No longer, if O’Connor has his way. On Thursday, following up on a September 2022 ruling, he issued an order prohibiting its enforcement — not just against the plaintiffs in this particular case, but anywhere, anytime. Yes, a single judge in Fort Worth determines whether you have to pay out of pocket for your colorectal cancer screening.
Congress could have specified which preventive services it wanted to see covered. Instead, under the terms of the Affordable Care Act, it sensibly delegated such medical decisions to medical experts, in the form of the Preventive Services Task Force, a volunteer, part-time group appointed by the director of a Health and Human Services agency.
And this move, in O’Connor’s judgment, violated the separation of powers — specifically, the Constitution’s appointments clause, which provides that all “officers of the United States” must be nominated by the president and confirmed by the Senate. (He said two other entities, one that advises on vaccines, the other that recommended no-cost contraceptive coverage, didn’t suffer from the same constitutional flaw.)
Assume for the moment that he’s right, though it seems like a stretch. It still wouldn’t justify Thursday’s broad ruling. As the Biden administration argued, O’Connor had a far less drastic alternative available. If, as he found, the constitutional problem with the task force was that its rulings weren’t subject to being second-guessed by the HHS secretary, he could have tossed out that part of the law and let the secretary — a duly constituted “officer of the United States” — approve the task force decisions. Problem, if there was one, solved. The Supreme Court regularly uses this approach to sidestep such constitutional problems.
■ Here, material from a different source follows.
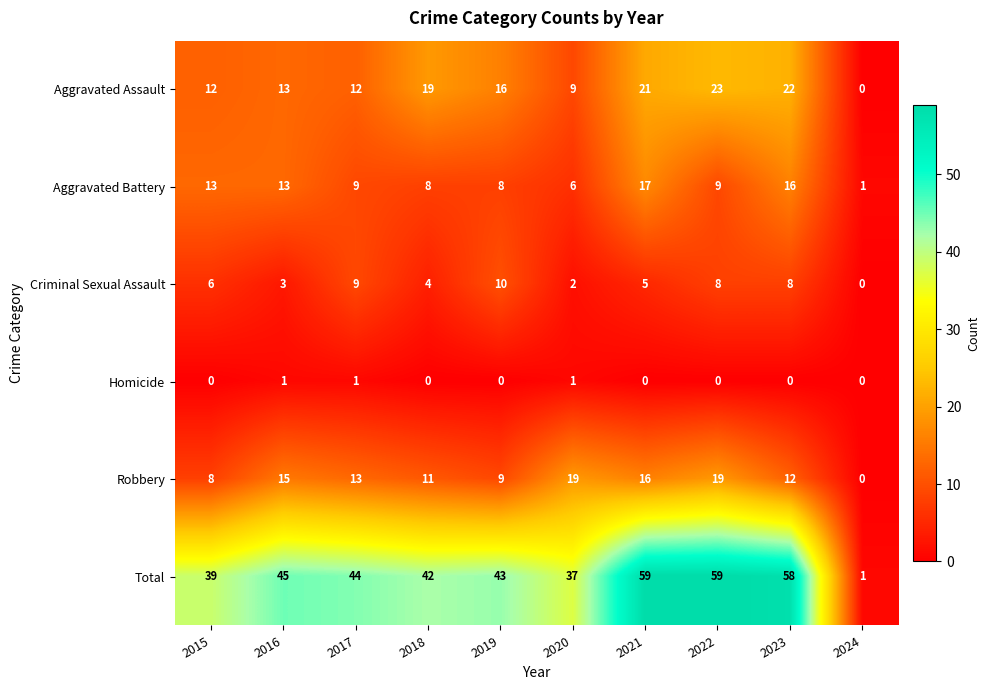

Read the Criminal Sexual Assault value at 2017, to the nearest 10.

10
It won’t surprise you to learn that this dispute has a culture war component. It was brought by Jonathan Mitchell, the lawyer behind the Texas S.B. 8 abortion bill, on behalf of various plaintiffs, including a Christian-run firm, Braidwood Management. Braidwood’s owner challenged the requirement to provide no-cost contraception (O’Connor rejected this argument) and claimed that the requirement to cover pre-exposure prophylaxis drugs to prevent HIV infection “facilitates and encourages homosexual behavior” in violation of his religious convictions. (O’Connor agreed and also upheld the broader challenge under the appointments clause.) Thursday’s ruling addressed the question of what the proper remedy should be.
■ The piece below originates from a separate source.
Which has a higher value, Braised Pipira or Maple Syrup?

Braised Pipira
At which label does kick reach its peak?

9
Liberals loved it and conservatives chafed when Democratic-appointed judges blocked regulations issued by the Trump administration. Now the shoe is on the other foot, the litigation is in different federal courts (goodbye California, hello Texas), and the conundrum remains: Should a single federal judge be able to exercise such sweeping powers, with such far-reaching effects?
As Mitchell noted in his brief, “The issue of universal remedies” — orders that apply beyond the immediate parties to the case — “is one of the most contentious and unresolved issues in modern litigation.” Indeed, but whatever the right answer, it can’t be that a few plaintiffs with a particular beef about coverage provisions, a dozen years after the law was passed, can upend the settled expectations about health-care coverage for millions of Americans.
The Biden administration had warned O’Connor against “a sweeping invalidation of numerous regulations and recommendations that would create extraordinary upheaval in the United States’ public health system.” The judge wasn’t moved, saying that anything short of blocking the rules nationwide “will not cure Plaintiffs’ injuries.” No surprise there — remember, this is the man who previously struck down the entirety of Obamacare.
Maybe O’Connor will get slapped down again by the Supreme Court. Or maybe they will seize the opportunity to do even more mischief. The conservative justices toyed a few years back with the loaded question of whether Congress had delegated too much power to one of the other HHS advisory bodies, a claim that O’Connor rejected in the current lawsuit.
The Affordable Care Act has been good for the health of millions of Americans. It’s less clear — and still to be determined — whether it’s been good for American law.